De niño mi tío me preguntaba, así en plural, “¿y cuántas novias tenés?” y yo mentía para asegurarle que yo era tan macho como él. Ya a los 12 me preguntaban que si ya había ido donde “las muchachas”, y como me daba pena y no contestaba, aseguraban que para evitar caer en la homosexualidad y para que me hiciera hombre me llevarían a “la casa rosada”, ese burdel en la calle del Palo Verde donde se escogían muchachas como escoger pan dulce.
Crecí creyendo que no era suficiente tener una. Mi tío tenía varias. Mi otro tío compraba mi silencio para que no le dijera a su mujer que él había ido a la casa de su novia. Otro tío tenía una mujer en cada pueblo. Mi propio padre me confesó que era su hijo número 99. Don Toñito el zapatero era un amor con medio mundo. Se rumoraba que se pasaba con mujeres de una clase social a otra y no era particularmente por su belleza o riqueza.
Todos los ejemplos de masculinidad apuntaban a ser mujeriego. Ese era el rol del hombre. Y como hombre podía hacer lo que quisiera y acostarme con quien quisiera porque al fin y al cabo “el hombre no sale preñado” decía una de mis tías que aceptaba las infidelidades de su marido. Ya aquella salsa puertorriqueña nos taladraba el subconsciente: “Tú te negabas, yo insistiendo. Pero después fuimos cayendo al dulce abismo que pretendes esconder”. Y si analizamos esta frase o las denigrantes letras de muchas canciones nos daremos cuenta que hemos estado a la merced de este comportamiento por años.
Fui creciendo y creyendo que debía acrecentar el arsenal a mi disposición. Esa era mi realidad y la de muchos que pensaron ver a las mujeres como un objeto. Se espera que la mujer sea sumisa y monógama mientras es aceptable que los hombres tengamos a la de la casa y a las de turno.
Yo creo en la igualdad: o todos en la cama o todos en el suelo.
En Estados Unidos la situación es un tanto parecida.
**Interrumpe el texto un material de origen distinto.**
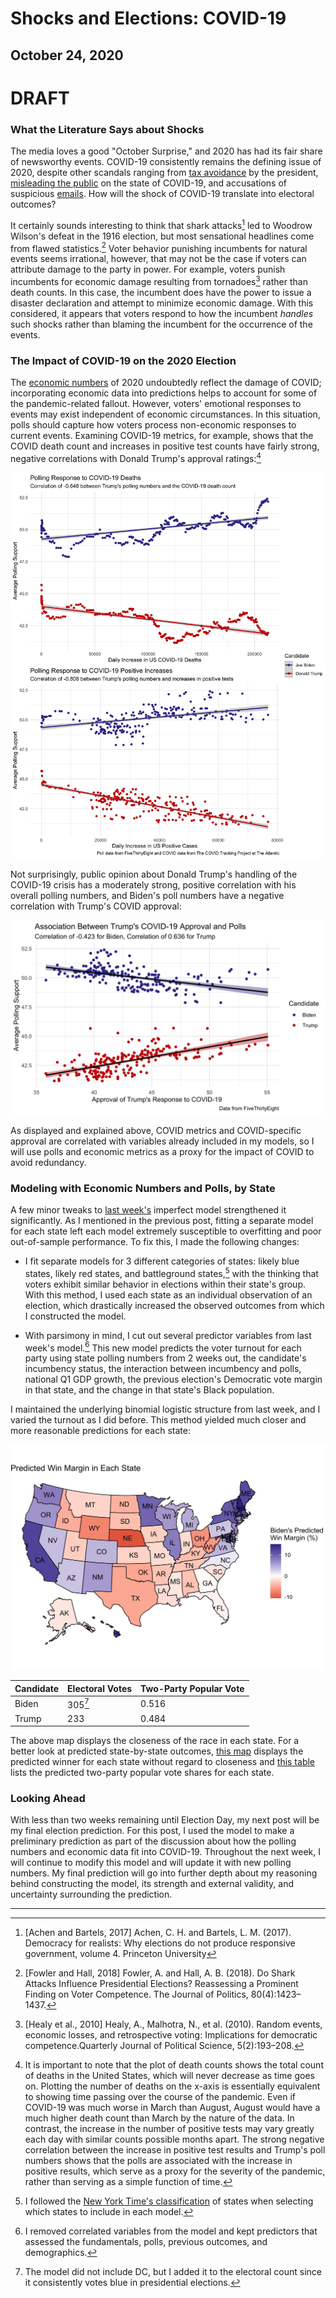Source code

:# Shocks and Elections: COVID-19
## October 24, 2020

# **DRAFT**

### What the Literature Says about Shocks

The media loves a good "October Surprise," and 2020 has had its fair share of newsworthy events. COVID-19 consistently remains the defining issue of 2020, despite other scandals ranging from [tax avoidance](https://www.nytimes.com/interactive/2020/09/27/us/donald-trump-taxes.html) by the president, [misleading the public](https://www.nytimes.com/2020/09/09/us/politics/woodward-trump-book-virus.html) on the state of COVID-19, and accusations of suspicious [emails](https://www.vox.com/2020/10/14/21515776/hunter-biden-emails-giuliani). How will the shock of COVID-19 translate into electoral outcomes?

It certainly sounds interesting to think that shark attacks[^achen] led to Woodrow Wilson's defeat in the 1916 election, but most sensational headlines come from flawed statistics.[^fowler] Voter behavior punishing incumbents for natural events seems irrational, however, that may not be the case if voters can attribute damage to the party in power. For example, voters punish incumbents for economic damage resulting from tornadoes[^healy] rather than death counts. In this case, the incumbent does have the power to issue a disaster declaration and attempt to minimize economic damage. With this considered, it appears that voters respond to how the incumbent *handles* such shocks rather than blaming the incumbent for the occurrence of the events.


### The Impact of COVID-19 on the 2020 Election

The [economic numbers](economy.md) of 2020 undoubtedly reflect the damage of COVID; incorporating economic data into predictions helps to account for some of the pandemic-related fallout. However, voters' emotional responses to events may exist independent of economic circumstances. In this situation, polls should capture how voters process non-economic responses to current events. Examining COVID-19 metrics, for example, shows that the COVID death count and increases in positive test counts have fairly strong, negative correlations with Donald Trump's approval ratings:[^metrics]

![covid](../figures/shocks/covid_polls.jpg)

Not surprisingly, public opinion about Donald Trump's handling of the COVID-19 crisis has a moderately strong, positive correlation with his overall polling numbers, and Biden's poll numbers have a negative correlation with Trump's COVID approval:

![covid_approval](../figures/shocks/covid_approval.jpg)

As displayed and explained above, COVID metrics and COVID-specific approval are correlated with variables already included in my models, so I will use polls and economic metrics as a proxy for the impact of COVID to avoid redundancy.

### Modeling with Economic Numbers and Polls, by State

A few minor tweaks to [last week's](turnout.md) imperfect model strengthened it significantly. As I mentioned in the previous post, fitting a separate model for each state left each model extremely susceptible to overfitting and poor out-of-sample performance. To fix this, I made the following changes:

* I fit separate models for 3 different categories of states: likely blue states, likely red states, and battleground states,[^categories] with the thinking that voters exhibit similar behavior in elections within their state's group. With this method, I used each state as an individual observation of an election, which drastically increased the observed outcomes from which I constructed the model.

* With parsimony in mind, I cut out several predictor variables from last week's model.[^parsimony] This new model predicts the voter turnout for each party using state polling numbers from 2 weeks out, the candidate's incumbency status, the interaction between incumbency and polls, national Q1 GDP growth, the previous election's Democratic vote margin in that state, and the change in that state's Black population.

I maintained the underlying binomial logistic structure from last week, and I varied the turnout as I did before. This method yielded much closer and more reasonable predictions for each state:

![map](../figures/shocks/margin_map.jpg)

| Candidate | Electoral Votes | Two-Party Popular Vote |
|-----------|-----------------|------------------------|
| Biden     | 305[^DC]        | 0.516                  |
| Trump     | 233             | 0.484                  |

The above map displays the closeness of the race in each state. For a better look at predicted state-by-state outcomes, [this map](../figures/shocks/winner_map.jpg) displays the predicted winner for each state without regard to closeness and [this table](../figures/shocks/state_pv_table.html) lists the predicted two-party popular vote shares for each state.

### Looking Ahead

With less than two weeks remaining until Election Day, my next post will be my final election prediction. For this post, I used the model to make a preliminary prediction as part of the discussion about how the polling numbers and economic data fit into COVID-19. Throughout the next week, I will continue to modify this model and will update it with new polling numbers. My final prediction will go into further depth about my reasoning behind constructing the model, its strength and external validity, and uncertainty surrounding the prediction.

------------------------------------------------------------------

[^achen]: [Achen and Bartels, 2017] Achen, C. H. and Bartels, L. M. (2017). Democracy for realists: Why elections do not produce responsive government, volume 4. Princeton University

[^fowler]: [Fowler and Hall, 2018] Fowler, A. and Hall, A. B. (2018). Do Shark Attacks Influence Presidential Elections? Reassessing a Prominent Finding on Voter Competence. The Journal of Politics, 80(4):1423–1437.

[^healy]: [Healy et al., 2010] Healy, A., Malhotra, N., et al. (2010). Random events, economic losses, and retrospective voting: Implications for democratic competence.Quarterly Journal of Political Science, 5(2):193–208.

[^metrics]: It is important to note that the plot of death counts shows the total count of deaths in the United States, which will never decrease as time goes on. Plotting the number of deaths on the x-axis is essentially equivalent to showing time passing over the course of the pandemic. Even if COVID-19 was much worse in March than August, August would have a much higher death count than March by the nature of the data. In contrast, the increase in the number of positive tests may vary greatly each day with similar counts possible months apart. The strong negative correlation between the increase in positive test results and Trump's poll numbers shows that the polls are associated with the increase in positive results, which serve as a proxy for the severity of the pandemic, rather than serving as a simple function of time. 

[^categories]: I followed the [New York Time's classification](https://www.nytimes.com/interactive/2020/us/elections/election-states-biden-trump.html) of states when selecting which states to include in each model.

[^parsimony]: I removed correlated variables from the model and kept predictors that assessed the fundamentals, polls, previous outcomes, and demographics.

[^DC]: The model did not include DC, but I added it to the electoral count since it consistently votes blue in presidential elections.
Los adolescentes van libremente a fiestas donde se sabe que habrá alcohol (recordemos que es ilegal consumir alcohol en los EEUU antes de los 21 años). Los muchachos se jactan de tomar y de hacer estupideces mientras se emborrachan. Las muchachas son espectadoras de los hechos y se les presiona para que tomen. Ya una vez alcoholizadas los chicos hacen de las suyas. Los padres lo justifican con la frase “boys will be boys” o “los chicos actúan como chicos”. Frase que se ha vuelto en contra de Brett Kavanaugh, un candidato a juez de la Corte Suprema de este país.
A Kavanaugh se le acusa de, estando ebrio, haber querido abusar de Christine Blasey Ford durante una fiesta de adolescentes. Él lo niega. Hay gente que le cree por ser blanco, hombre y acaudalado. ¡Y así pasa en muchos casos donde uno sabe que el culpable es el hombre pero culpamos a la mujer! Ah, que ella no debió haber usado mini falda, ah que ella sabía que iban a tomar, ah que qué hacía con un hombre solo, ah que ese escote enseñaba mucha piel, etc. Muchas veces caemos en el error que si una mujer no dice que no quiere decir que consiente nuestro comportamiento machista. O creemos aquello de “yo llego hasta donde ella me deje”. Si no dice nada no es porque lo acepte, sino porque tenía temor, miedo, confusión, o simplemente porque no supo qué hacer o qué decir.
Debemos enseñar a nuestros hijos, con nuestro ejemplo, a reconocer nuestros errores y a rectificarlos. Debemos instruir a nuestros hijos a respetar la integridad de las mujeres para no dañar o causarles traumas que duran toda una vida, como lo es el caso de Dr. Ford. Debemos inculcar en nuestras hijas el respeto propio, repetirles hasta la saciedad que su cuerpo es de ellas y de nadie más y que ellas deben hacer con su cuerpo lo que les plazca y no lo que alguien les indique. Debemos inspirar confianza para cuando algo suceda nos lo cuenten. Y no dudar en su testimonio ni justificar al perpetrador.
Está en nuestras manos cambiar estas costumbres que promueven la superioridad masculina. Está en nuestras manos el forjar un futuro más justo, equitativo y seguro para las futuras generaciones.